*DIRECTION*
Transcribe every line of the material below word for word, leaving the pictures out of your answer.

-- Start THE INPUT --

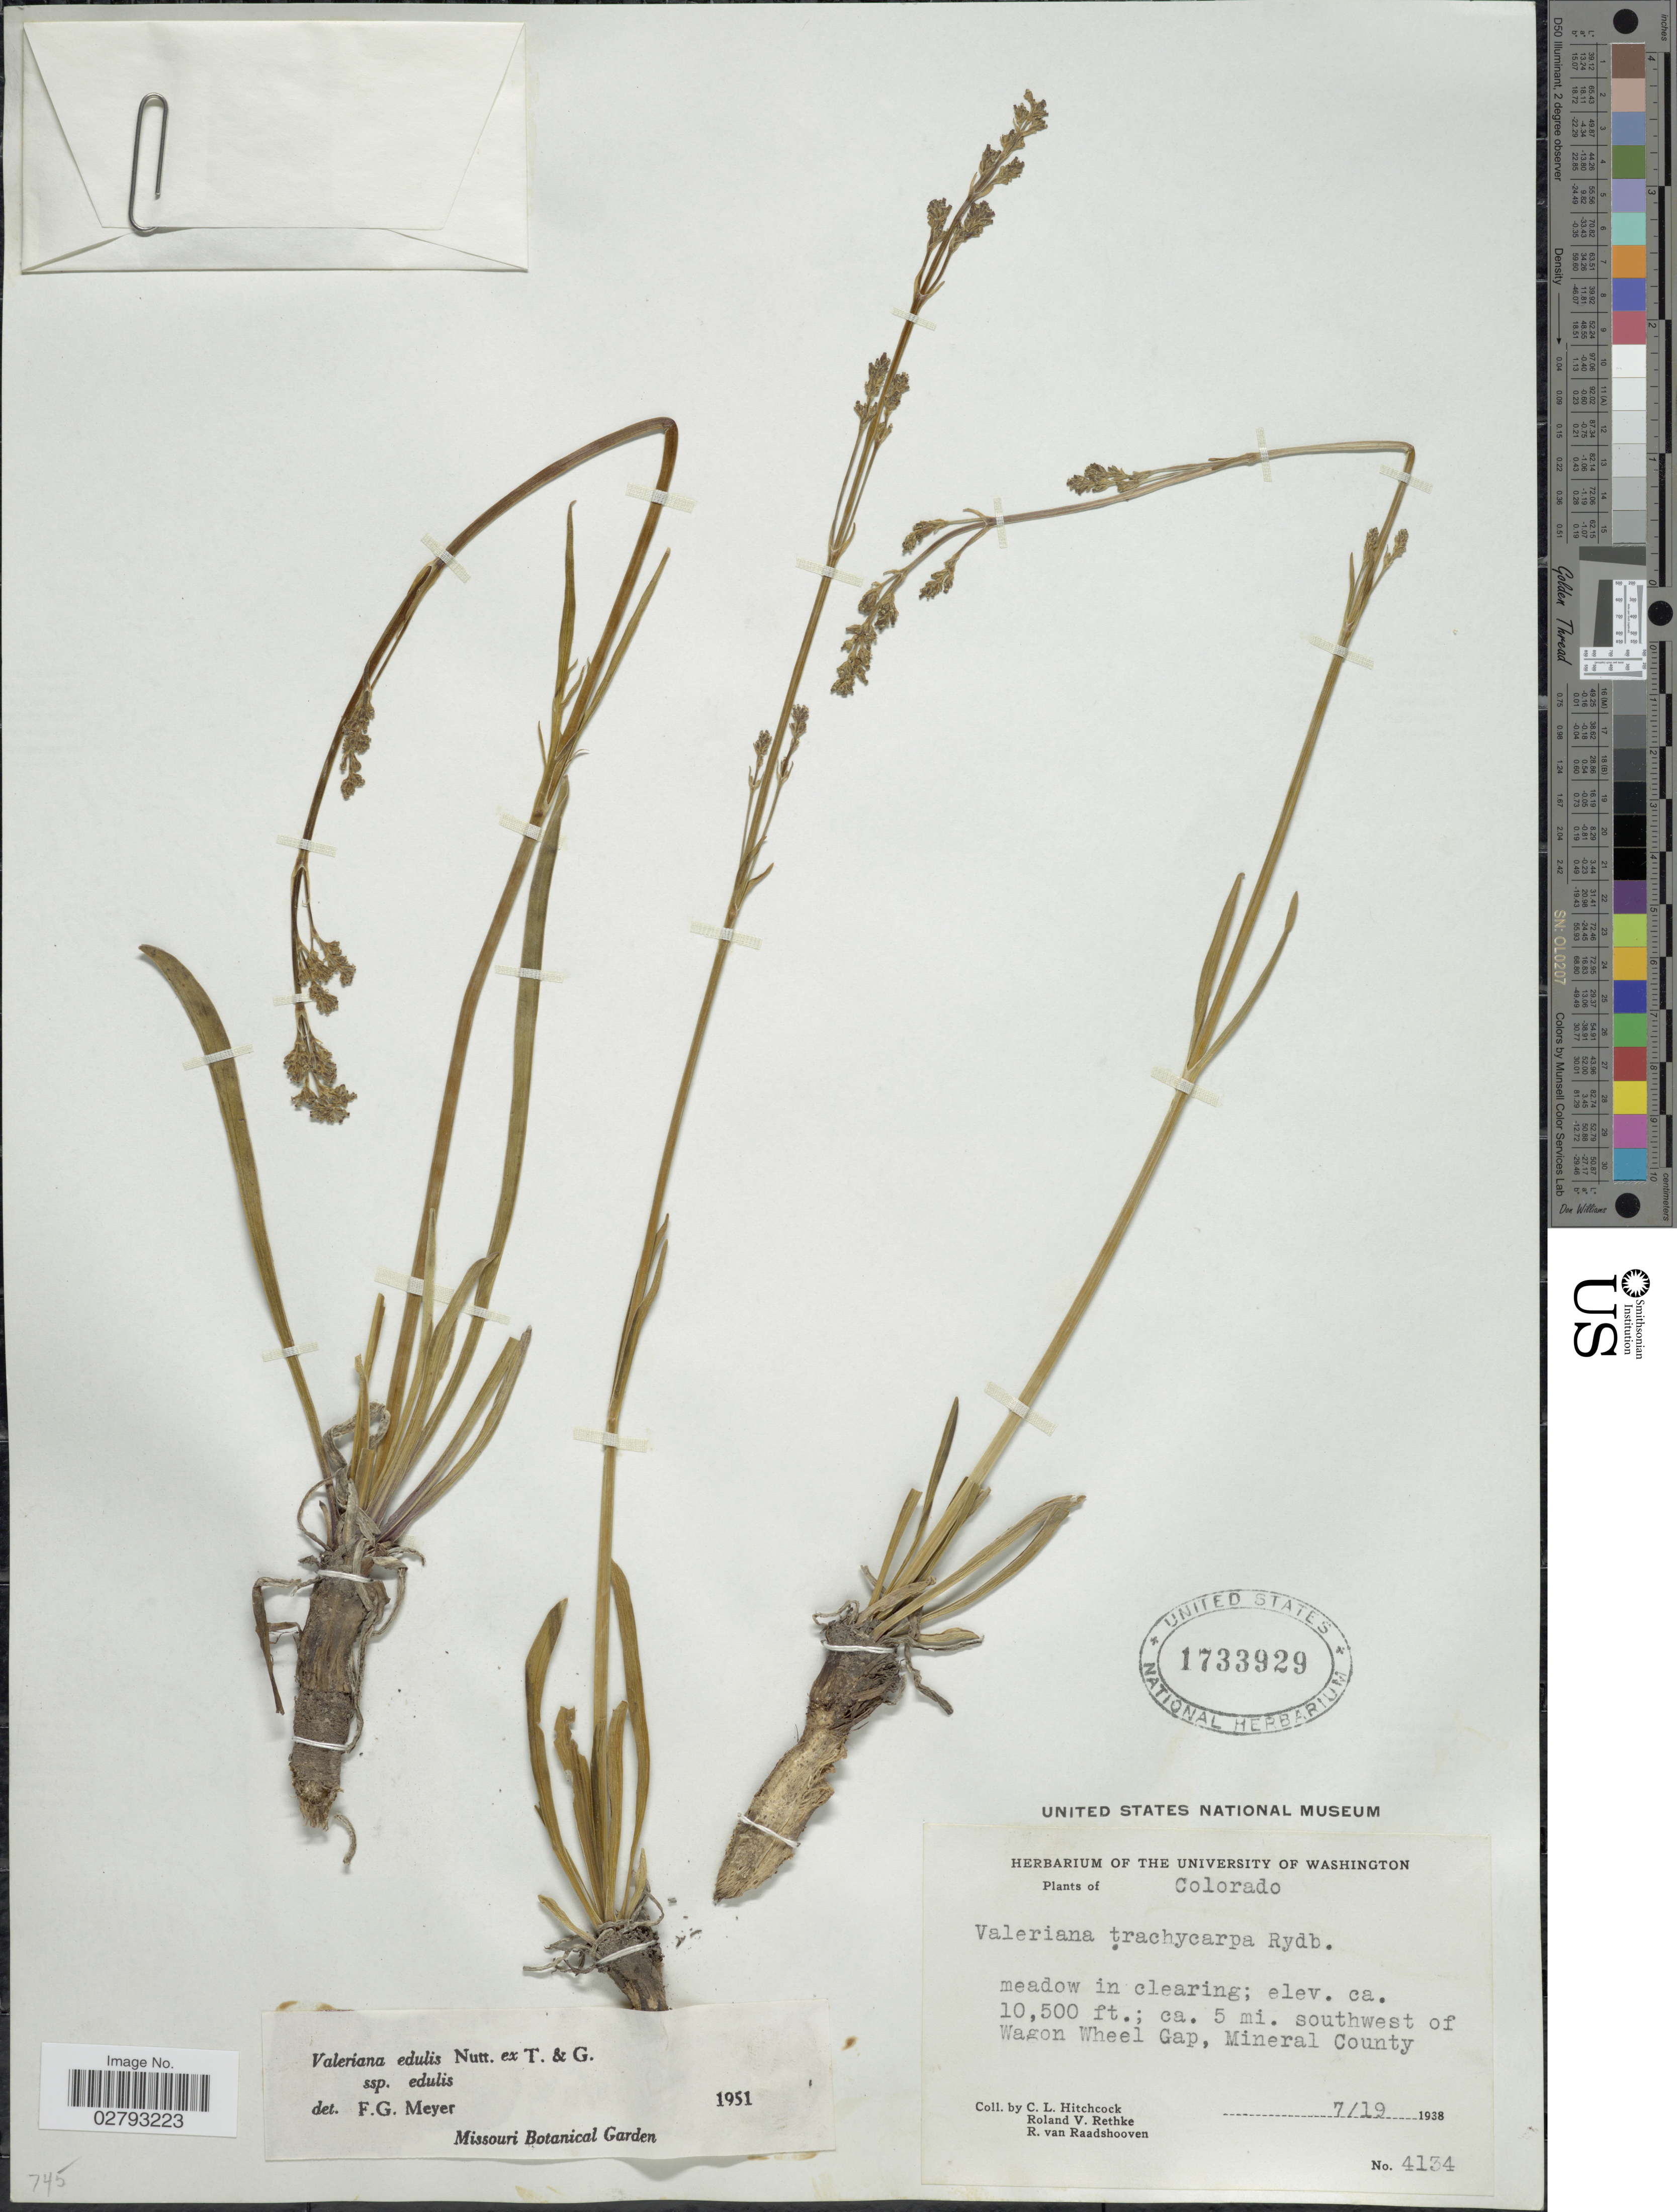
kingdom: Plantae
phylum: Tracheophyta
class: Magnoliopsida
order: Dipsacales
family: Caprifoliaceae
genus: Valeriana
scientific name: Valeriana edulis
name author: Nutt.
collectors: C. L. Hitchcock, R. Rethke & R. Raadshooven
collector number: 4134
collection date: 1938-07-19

-- End THE INPUT --

*ANSWER TO THIS TASK*
kingdom: Plantae
phylum: Tracheophyta
class: Magnoliopsida
order: Dipsacales
family: Caprifoliaceae
genus: Valeriana
scientific name: Valeriana edulis
name author: Nutt.
collectors: C. L. Hitchcock, R. Rethke & R. Raadshooven
collector number: 4134
collection date: 1938-07-19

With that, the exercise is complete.